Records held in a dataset
--- START ---
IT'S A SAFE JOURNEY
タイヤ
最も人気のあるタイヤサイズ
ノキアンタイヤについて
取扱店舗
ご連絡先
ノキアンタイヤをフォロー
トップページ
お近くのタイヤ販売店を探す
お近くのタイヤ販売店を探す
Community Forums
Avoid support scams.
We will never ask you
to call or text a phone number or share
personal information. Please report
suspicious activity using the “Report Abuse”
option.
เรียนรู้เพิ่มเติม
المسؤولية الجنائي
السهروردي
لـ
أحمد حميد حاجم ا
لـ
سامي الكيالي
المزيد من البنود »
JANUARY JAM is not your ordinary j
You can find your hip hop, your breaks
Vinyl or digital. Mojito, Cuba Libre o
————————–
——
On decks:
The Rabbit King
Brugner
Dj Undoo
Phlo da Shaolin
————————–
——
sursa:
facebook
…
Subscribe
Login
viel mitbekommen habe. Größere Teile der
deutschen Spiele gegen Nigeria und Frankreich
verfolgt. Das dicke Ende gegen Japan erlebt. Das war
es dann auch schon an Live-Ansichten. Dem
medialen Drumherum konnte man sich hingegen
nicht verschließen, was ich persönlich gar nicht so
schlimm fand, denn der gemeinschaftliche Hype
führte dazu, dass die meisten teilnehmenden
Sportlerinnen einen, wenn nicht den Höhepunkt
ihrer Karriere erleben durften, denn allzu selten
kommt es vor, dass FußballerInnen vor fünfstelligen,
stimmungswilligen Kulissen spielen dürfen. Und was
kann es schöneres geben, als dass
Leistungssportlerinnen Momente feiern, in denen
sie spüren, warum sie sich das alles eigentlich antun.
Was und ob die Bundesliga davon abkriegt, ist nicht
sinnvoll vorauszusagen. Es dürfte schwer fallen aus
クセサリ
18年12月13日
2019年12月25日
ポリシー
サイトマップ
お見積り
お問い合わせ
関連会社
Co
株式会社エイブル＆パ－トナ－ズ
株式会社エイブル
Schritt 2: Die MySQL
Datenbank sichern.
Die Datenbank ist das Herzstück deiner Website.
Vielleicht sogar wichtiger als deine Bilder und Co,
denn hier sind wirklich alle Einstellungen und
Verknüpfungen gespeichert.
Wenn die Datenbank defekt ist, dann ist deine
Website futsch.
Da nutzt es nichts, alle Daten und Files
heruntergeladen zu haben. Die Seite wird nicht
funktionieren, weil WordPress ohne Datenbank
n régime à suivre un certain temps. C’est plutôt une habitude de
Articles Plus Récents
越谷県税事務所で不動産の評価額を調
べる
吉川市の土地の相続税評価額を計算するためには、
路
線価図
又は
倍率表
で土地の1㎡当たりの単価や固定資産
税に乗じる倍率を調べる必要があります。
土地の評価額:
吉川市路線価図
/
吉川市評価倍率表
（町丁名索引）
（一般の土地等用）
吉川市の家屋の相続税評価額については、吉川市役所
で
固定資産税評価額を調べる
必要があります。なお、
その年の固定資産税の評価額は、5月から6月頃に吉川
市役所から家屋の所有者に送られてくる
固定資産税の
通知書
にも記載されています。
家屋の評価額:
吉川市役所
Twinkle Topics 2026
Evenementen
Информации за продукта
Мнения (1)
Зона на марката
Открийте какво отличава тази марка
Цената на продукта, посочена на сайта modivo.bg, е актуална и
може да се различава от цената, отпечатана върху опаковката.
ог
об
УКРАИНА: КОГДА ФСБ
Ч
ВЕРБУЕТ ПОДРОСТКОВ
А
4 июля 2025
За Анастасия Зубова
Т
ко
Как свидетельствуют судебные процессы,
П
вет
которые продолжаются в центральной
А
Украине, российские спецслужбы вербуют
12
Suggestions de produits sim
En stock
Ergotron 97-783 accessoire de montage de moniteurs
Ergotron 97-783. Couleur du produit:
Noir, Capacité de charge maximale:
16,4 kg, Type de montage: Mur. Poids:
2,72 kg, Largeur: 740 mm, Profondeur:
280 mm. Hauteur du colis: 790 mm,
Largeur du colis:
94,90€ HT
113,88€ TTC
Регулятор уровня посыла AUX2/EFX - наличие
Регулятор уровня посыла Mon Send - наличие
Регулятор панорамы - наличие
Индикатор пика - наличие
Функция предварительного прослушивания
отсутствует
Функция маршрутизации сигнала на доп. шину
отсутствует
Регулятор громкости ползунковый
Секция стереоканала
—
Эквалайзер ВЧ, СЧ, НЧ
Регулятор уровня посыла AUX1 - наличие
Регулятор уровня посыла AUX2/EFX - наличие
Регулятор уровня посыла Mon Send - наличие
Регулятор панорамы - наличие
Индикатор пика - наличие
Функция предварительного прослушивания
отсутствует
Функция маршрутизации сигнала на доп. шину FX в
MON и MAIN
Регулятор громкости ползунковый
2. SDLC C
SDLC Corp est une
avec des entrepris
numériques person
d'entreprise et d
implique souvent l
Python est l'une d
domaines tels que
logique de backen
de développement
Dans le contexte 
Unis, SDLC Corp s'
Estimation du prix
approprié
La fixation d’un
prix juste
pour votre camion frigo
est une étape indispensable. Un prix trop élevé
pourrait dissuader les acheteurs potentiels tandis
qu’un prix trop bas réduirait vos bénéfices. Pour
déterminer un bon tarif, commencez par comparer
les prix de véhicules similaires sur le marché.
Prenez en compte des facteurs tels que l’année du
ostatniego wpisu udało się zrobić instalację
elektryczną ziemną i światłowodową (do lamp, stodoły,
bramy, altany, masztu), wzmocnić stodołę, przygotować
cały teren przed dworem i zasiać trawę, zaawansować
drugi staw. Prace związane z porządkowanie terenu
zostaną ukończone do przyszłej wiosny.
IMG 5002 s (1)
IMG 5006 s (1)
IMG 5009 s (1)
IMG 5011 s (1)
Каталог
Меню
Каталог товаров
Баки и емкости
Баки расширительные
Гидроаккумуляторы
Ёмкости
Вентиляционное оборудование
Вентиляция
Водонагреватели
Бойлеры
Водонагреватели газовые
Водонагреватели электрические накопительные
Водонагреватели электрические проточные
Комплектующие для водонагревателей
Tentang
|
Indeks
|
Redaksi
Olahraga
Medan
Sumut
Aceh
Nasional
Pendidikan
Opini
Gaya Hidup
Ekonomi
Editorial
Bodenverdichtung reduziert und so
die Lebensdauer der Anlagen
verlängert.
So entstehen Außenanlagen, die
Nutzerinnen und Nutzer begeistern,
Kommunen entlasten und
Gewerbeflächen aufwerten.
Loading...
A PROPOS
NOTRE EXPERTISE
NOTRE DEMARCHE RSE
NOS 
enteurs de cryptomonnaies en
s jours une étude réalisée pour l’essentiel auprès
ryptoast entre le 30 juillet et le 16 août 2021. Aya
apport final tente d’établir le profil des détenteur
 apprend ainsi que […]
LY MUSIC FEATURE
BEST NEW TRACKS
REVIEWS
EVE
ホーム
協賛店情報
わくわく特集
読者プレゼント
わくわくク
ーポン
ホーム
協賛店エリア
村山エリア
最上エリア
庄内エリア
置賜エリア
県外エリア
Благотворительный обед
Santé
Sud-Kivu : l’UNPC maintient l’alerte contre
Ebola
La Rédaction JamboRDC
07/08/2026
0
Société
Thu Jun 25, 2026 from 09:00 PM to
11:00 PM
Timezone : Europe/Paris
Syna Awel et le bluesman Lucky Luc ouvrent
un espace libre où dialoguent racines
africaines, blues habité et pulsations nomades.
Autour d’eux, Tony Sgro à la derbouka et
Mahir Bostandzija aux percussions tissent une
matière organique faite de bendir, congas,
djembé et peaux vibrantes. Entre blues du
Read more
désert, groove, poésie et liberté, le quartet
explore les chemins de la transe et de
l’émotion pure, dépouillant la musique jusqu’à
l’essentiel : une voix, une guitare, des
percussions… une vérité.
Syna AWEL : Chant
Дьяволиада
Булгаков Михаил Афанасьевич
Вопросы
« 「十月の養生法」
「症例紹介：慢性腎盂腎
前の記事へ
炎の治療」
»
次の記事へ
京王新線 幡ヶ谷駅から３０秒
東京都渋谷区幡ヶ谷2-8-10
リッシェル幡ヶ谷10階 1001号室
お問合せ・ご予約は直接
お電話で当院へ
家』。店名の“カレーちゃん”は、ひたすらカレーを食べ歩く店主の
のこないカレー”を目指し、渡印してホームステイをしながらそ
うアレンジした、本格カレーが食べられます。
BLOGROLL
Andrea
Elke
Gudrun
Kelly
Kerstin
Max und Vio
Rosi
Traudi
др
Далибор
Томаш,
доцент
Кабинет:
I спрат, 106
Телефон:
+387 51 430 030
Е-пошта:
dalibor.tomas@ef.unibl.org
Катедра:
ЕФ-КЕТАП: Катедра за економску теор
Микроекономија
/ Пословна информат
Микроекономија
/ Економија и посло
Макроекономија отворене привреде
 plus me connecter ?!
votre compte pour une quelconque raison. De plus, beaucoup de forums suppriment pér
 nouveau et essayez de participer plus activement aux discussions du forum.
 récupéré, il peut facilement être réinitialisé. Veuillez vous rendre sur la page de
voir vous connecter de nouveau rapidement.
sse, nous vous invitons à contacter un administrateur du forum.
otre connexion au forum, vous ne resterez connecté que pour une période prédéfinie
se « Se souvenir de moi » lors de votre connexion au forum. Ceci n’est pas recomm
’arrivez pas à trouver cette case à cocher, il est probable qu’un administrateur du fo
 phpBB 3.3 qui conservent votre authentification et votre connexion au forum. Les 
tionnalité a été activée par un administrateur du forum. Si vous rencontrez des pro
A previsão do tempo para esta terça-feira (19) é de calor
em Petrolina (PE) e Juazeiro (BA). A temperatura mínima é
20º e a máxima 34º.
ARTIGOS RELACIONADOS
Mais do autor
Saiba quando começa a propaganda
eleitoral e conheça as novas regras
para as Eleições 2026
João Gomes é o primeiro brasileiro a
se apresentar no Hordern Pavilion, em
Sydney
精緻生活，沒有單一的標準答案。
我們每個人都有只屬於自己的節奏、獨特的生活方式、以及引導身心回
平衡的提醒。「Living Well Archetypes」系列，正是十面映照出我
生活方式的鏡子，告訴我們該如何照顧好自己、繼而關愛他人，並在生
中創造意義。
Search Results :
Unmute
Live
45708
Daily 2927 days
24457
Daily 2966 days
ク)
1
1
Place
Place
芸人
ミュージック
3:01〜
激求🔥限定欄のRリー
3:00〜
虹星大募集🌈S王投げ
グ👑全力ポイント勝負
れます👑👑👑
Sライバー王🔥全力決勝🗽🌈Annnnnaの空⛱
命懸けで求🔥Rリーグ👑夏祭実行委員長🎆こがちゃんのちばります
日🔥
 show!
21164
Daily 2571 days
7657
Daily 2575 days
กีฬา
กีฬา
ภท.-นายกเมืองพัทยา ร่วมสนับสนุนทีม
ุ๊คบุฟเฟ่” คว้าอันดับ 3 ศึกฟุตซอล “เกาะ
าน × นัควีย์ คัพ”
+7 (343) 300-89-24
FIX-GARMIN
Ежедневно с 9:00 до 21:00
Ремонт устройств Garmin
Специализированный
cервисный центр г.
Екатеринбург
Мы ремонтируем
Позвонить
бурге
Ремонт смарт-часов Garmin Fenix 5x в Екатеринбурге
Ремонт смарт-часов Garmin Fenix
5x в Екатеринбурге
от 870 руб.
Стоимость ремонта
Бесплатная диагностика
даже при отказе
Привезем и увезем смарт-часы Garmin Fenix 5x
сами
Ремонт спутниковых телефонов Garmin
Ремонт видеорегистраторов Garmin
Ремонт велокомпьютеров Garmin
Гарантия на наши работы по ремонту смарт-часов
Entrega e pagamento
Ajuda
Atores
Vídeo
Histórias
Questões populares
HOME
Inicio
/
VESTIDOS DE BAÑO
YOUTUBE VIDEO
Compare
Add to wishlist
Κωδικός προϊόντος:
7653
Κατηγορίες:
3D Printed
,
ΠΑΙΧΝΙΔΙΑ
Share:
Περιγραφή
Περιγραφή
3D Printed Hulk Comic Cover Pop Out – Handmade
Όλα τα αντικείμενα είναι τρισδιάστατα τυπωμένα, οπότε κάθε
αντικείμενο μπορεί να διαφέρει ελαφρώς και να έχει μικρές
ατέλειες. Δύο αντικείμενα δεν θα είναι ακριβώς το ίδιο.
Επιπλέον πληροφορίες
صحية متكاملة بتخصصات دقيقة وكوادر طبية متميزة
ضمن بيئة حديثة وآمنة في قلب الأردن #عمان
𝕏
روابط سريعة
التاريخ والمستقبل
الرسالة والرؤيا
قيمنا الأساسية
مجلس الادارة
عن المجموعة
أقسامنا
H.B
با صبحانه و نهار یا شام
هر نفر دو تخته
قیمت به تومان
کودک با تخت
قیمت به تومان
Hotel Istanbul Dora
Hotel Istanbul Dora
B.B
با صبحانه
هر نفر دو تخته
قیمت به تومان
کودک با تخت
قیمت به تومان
--- END ---
▶ [What needs to be done]
Can you reproduce the records from their very first line through the line containing "es dann auch schon an Live-Ansichten. Dem", including both of those lines, without changing anything?

▶ [Response]
IT'S A SAFE JOURNEY
タイヤ
最も人気のあるタイヤサイズ
ノキアンタイヤについて
取扱店舗
ご連絡先
ノキアンタイヤをフォロー
トップページ
お近くのタイヤ販売店を探す
お近くのタイヤ販売店を探す
Community Forums
Avoid support scams.
We will never ask you
to call or text a phone number or share
personal information. Please report
suspicious activity using the “Report Abuse”
option.
เรียนรู้เพิ่มเติม
المسؤولية الجنائي
السهروردي
لـ
أحمد حميد حاجم ا
لـ
سامي الكيالي
المزيد من البنود »
JANUARY JAM is not your ordinary j
You can find your hip hop, your breaks
Vinyl or digital. Mojito, Cuba Libre o
————————–
——
On decks:
The Rabbit King
Brugner
Dj Undoo
Phlo da Shaolin
————————–
——
sursa:
facebook
…
Subscribe
Login
viel mitbekommen habe. Größere Teile der
deutschen Spiele gegen Nigeria und Frankreich
verfolgt. Das dicke Ende gegen Japan erlebt. Das war
es dann auch schon an Live-Ansichten. Dem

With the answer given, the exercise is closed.